**Record set**:
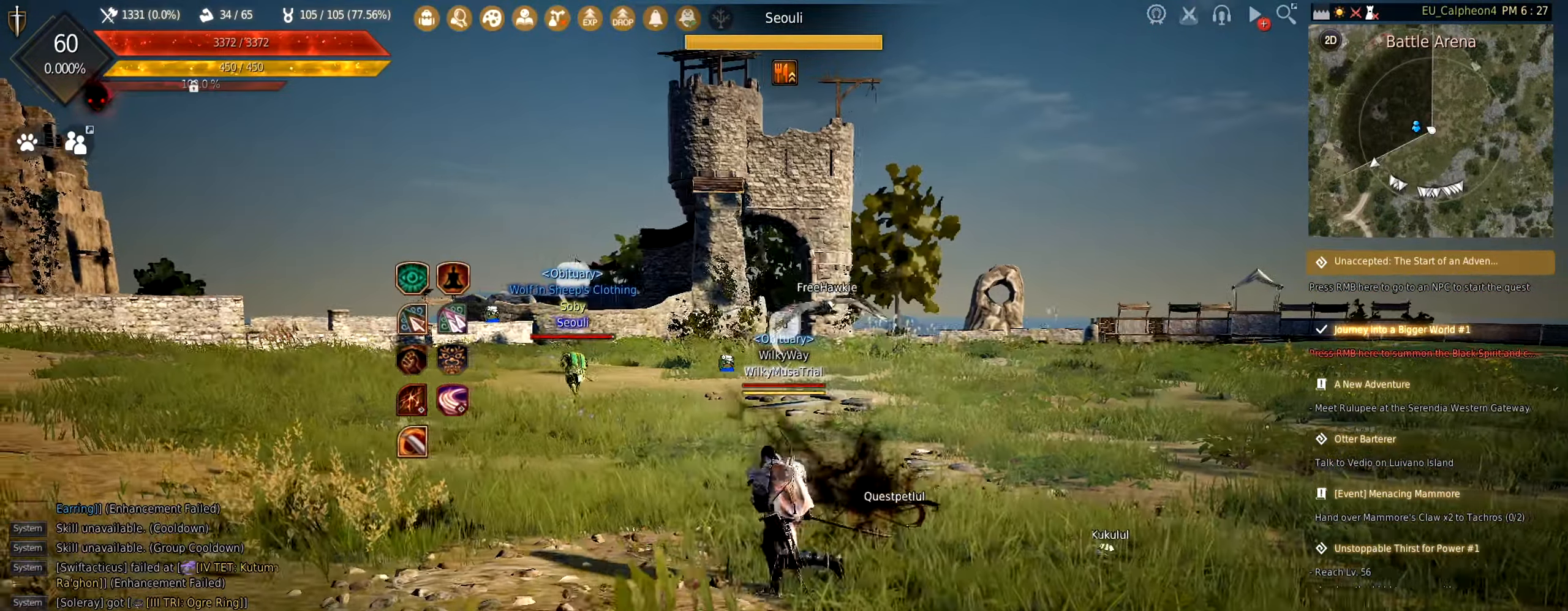
{"keys": ["a", "w"], "mouse": [], "events": [[200, "w", "down"]]}
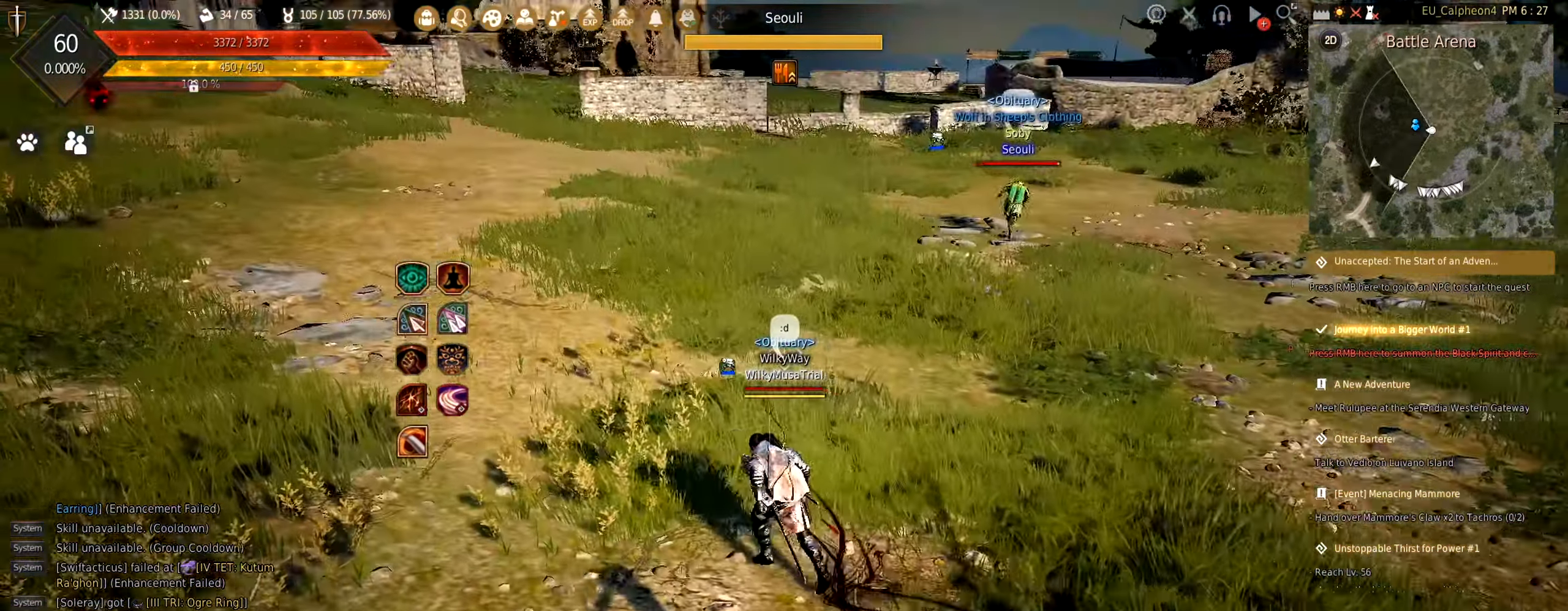
{"keys": ["a", "w"], "mouse": [], "events": []}
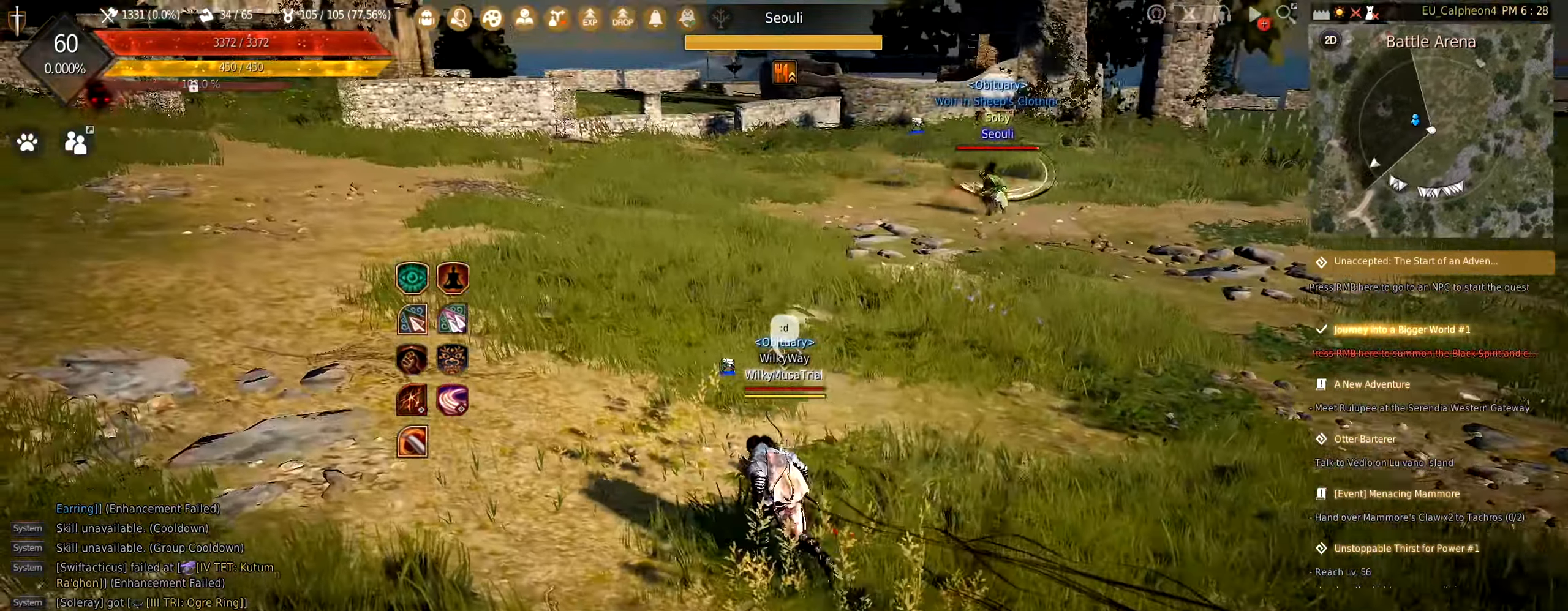
{"keys": ["a", "w"], "mouse": [], "events": [[150, "c", "down"], [300, "c", "up"]]}
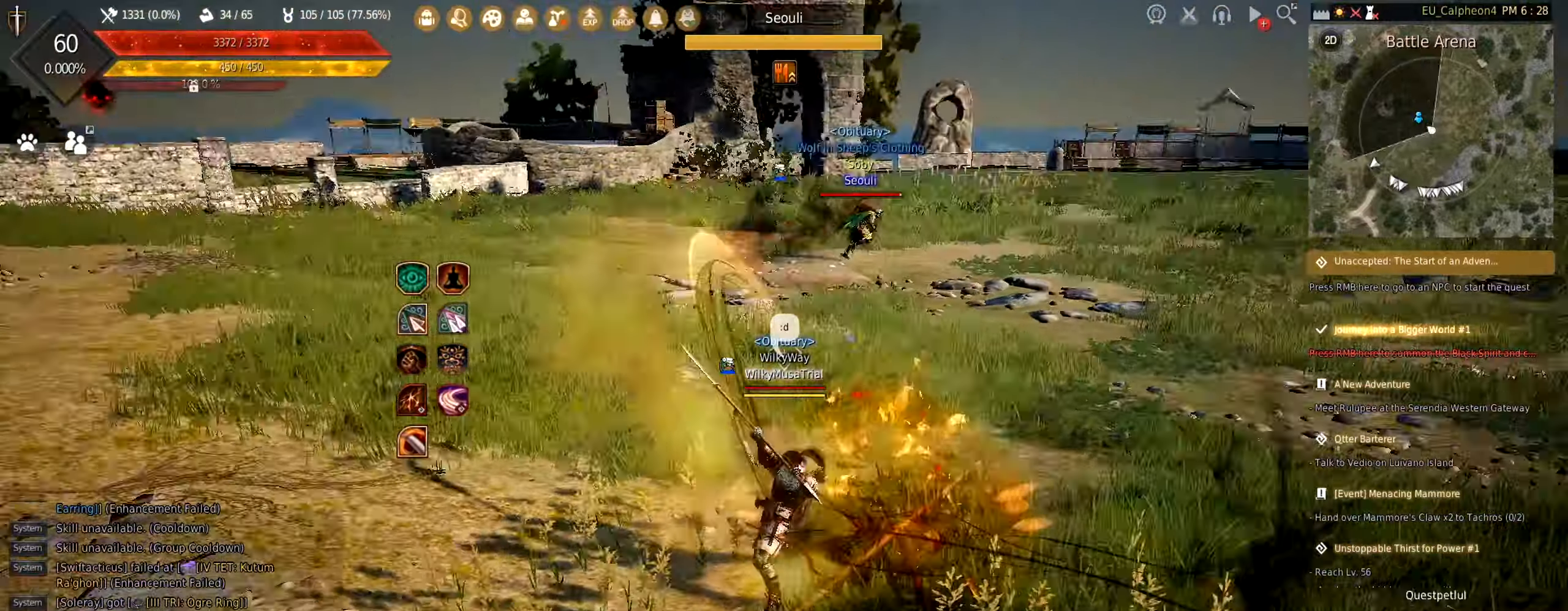
{"keys": ["c", "w"], "mouse": [], "events": [[400, "a", "up"], [450, "c", "down"]]}
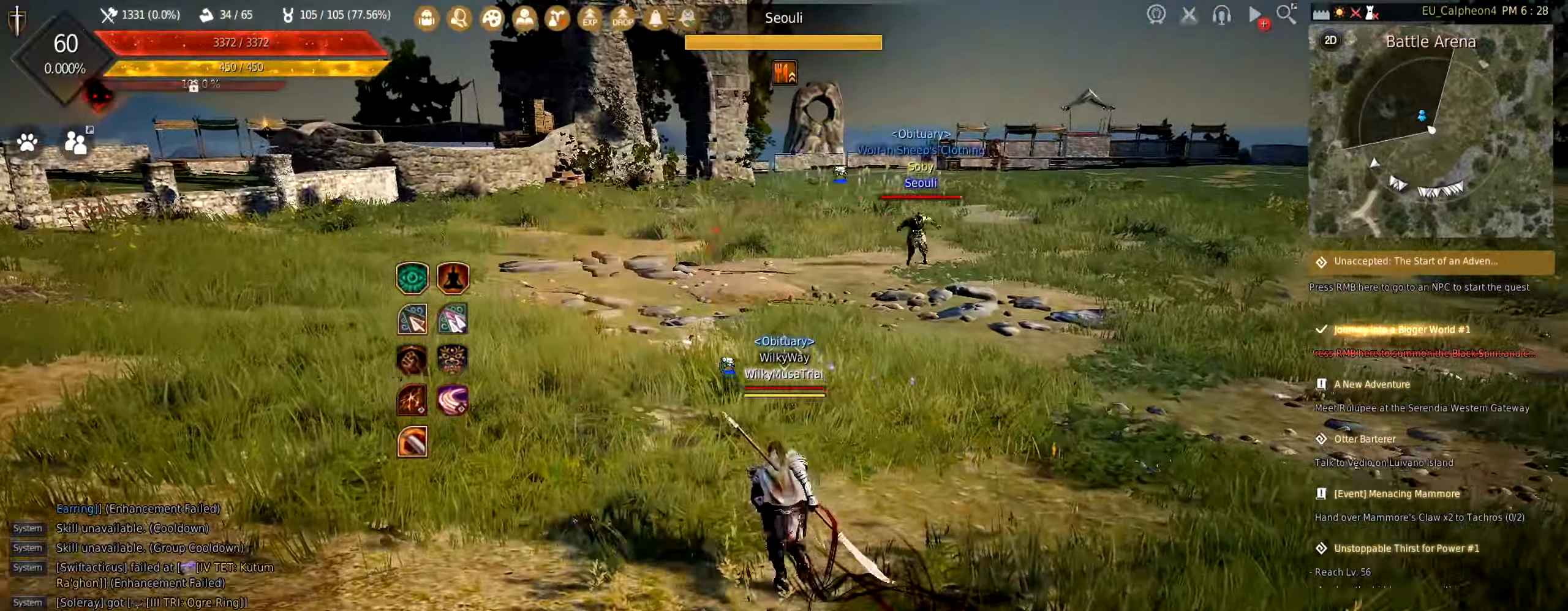
{"keys": ["a"], "mouse": [], "events": [[83, "c", "up"], [283, "a", "down"], [316, "c", "down"], [450, "c", "up"], [450, "w", "up"]]}
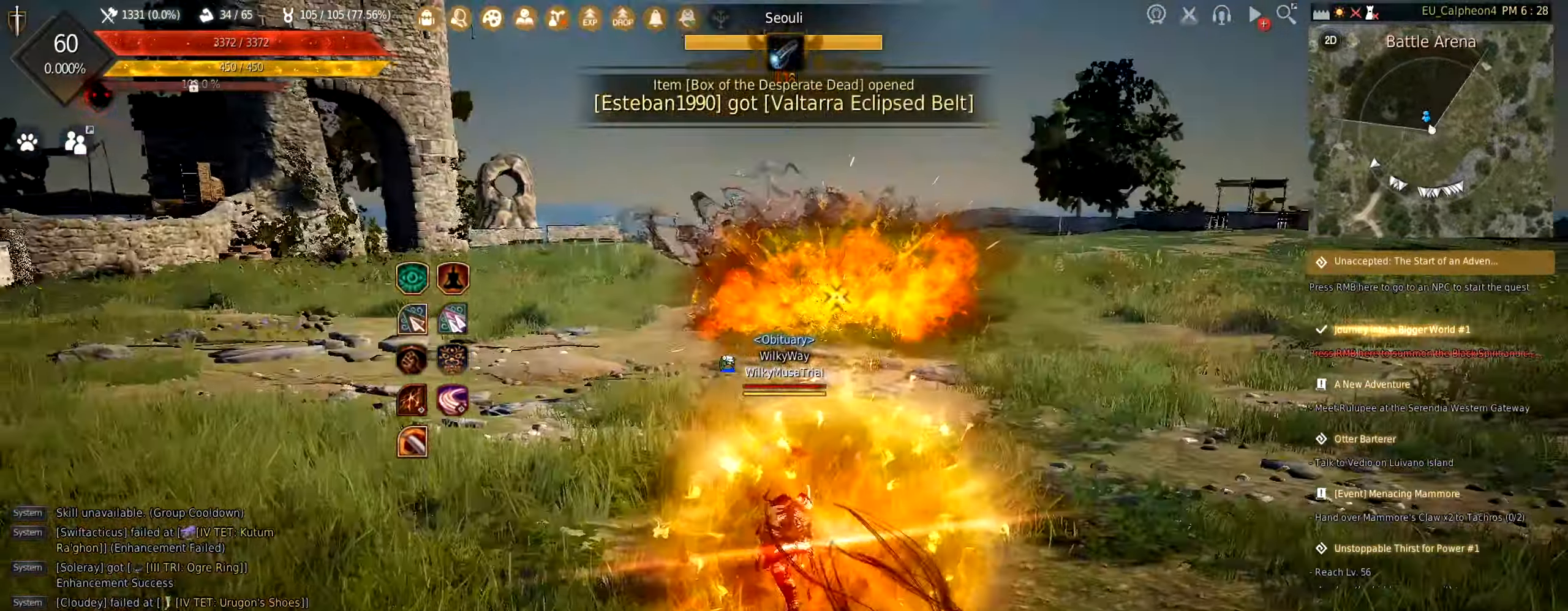
{"keys": ["s"], "mouse": ["right"], "events": [[200, "a", "up"], [200, "s", "down"], [366, "mouse_right", "down"]]}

**Your objective**: Once the pictures are set aside, repeat the data above exactly as written.

**Output of the exercise**:
{"keys": ["a", "w"], "mouse": [], "events": [[200, "w", "down"]]}
{"keys": ["a", "w"], "mouse": [], "events": []}
{"keys": ["a", "w"], "mouse": [], "events": [[150, "c", "down"], [300, "c", "up"]]}
{"keys": ["c", "w"], "mouse": [], "events": [[400, "a", "up"], [450, "c", "down"]]}
{"keys": ["a"], "mouse": [], "events": [[83, "c", "up"], [283, "a", "down"], [316, "c", "down"], [450, "c", "up"], [450, "w", "up"]]}
{"keys": ["s"], "mouse": ["right"], "events": [[200, "a", "up"], [200, "s", "down"], [366, "mouse_right", "down"]]}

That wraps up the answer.